» Activity:
In the abstract on brain-implanted microelectrode arrays, why do the authors think non-CNS cells likely traveled down the devices from the pial surface? Explain in one to three sentences.

» Document segment:
Chronic intracortical microelectrode arrays induce non-uniform, depth-related tissue responses.

OBJECTIVE: Brain-implanted microelectrode arrays show promise as future clinical devices. However, biological responses to various designs, compositions and locations of these implants have not been fully characterized, and may impact the long-term functionality of these devices. In order to improve our understanding of the tissue conditions at the interface of chronic brain-implanted microdevices, we proposed utilizing advanced histology and microscopy techniques to image implanted devices and surrounding tissue intact within brain slices. We then proposed utilizing these methods to examine whether depth within the cerebral cortex affected tissue conditions around implants. APPROACH: Histological data was collected from rodent brain slices containing intact, intracortical microdevices four weeks after implantation surgery. Thick tissue sections containing the chronic implants were processed with fluorescent antibody labels, and imaged in an optical clearing solution using laser confocal microscopy. MAIN
RESULTS: Tissue surrounding microdevices exhibited two major depth-related phenomena: a non-uniform microglial coating along the device length and a dense mass of cells surrounding the implant in cerebral cortical layers I and II. Detailed views of the monocyte-derived immune cells improve our understanding of the close and complex association that immune cells have with chronic brain implants, and illuminated a possible relationship between cortical depth and the intensity of a chronic monocyte response around penetrating microdevices. The dense mass of cells contained vimentin, a protein not typically expressed highly in CNS cells, evidence that non-CNS cells likely descended down the face of the penetrating devices from the pial surface. SIGNIFICANCE: Image data of highly non-uniform and depth-dependent biological responses along a device provides novel insight into the complexity of the tissue response to penetrating brain-implanted microdevices. The presented work also demonstrates the value of in situ histological collection of brain implants for studying the complex tissue changes that occur, and the utility of pairing thick-tissue histology with appropriate optical clearing solutions.

» Material shown:

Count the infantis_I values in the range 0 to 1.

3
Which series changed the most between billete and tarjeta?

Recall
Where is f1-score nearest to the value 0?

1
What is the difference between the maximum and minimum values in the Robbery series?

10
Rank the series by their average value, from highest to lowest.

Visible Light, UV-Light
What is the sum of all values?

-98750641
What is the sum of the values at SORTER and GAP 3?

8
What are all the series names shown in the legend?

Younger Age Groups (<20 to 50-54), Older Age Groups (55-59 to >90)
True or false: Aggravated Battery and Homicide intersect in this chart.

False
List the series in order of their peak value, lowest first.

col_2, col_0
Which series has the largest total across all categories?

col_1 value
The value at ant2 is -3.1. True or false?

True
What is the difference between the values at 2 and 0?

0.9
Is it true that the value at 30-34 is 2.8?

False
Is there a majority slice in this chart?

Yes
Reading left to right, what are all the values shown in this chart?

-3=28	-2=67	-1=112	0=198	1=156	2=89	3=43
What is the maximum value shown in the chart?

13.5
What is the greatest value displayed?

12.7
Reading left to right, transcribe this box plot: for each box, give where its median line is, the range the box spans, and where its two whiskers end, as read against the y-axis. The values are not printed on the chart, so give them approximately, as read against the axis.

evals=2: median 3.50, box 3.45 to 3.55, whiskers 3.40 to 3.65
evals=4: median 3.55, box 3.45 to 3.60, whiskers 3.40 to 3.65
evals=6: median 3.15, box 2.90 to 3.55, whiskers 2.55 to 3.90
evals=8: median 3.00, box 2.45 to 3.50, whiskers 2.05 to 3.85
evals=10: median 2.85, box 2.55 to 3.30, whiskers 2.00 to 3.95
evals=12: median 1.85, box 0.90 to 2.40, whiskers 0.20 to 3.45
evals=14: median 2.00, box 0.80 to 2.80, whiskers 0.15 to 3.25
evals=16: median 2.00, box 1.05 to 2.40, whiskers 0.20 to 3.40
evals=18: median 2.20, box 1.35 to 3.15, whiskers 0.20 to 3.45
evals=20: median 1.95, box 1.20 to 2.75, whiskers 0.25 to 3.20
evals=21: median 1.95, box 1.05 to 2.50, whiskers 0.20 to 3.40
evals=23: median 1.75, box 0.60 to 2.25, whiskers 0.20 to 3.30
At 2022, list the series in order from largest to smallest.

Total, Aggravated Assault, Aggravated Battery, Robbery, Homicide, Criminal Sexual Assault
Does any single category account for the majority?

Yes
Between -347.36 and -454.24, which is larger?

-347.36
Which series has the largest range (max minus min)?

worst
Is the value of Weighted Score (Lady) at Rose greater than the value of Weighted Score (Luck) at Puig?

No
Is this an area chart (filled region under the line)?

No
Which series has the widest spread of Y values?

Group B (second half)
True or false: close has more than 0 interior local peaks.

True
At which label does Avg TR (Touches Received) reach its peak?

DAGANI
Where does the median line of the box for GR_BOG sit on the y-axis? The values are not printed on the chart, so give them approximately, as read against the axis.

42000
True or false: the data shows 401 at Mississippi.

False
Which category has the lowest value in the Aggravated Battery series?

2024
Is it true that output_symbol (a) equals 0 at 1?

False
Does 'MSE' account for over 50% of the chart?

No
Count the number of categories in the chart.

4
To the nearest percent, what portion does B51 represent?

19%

» Answer section:
The dense mass of cells around the implant in cortical layers I and II contained vimentin, a protein that CNS cells do not typically express highly. The authors treat this as evidence that these were non-CNS cells that likely descended down the face of the penetrating devices from the pial surface.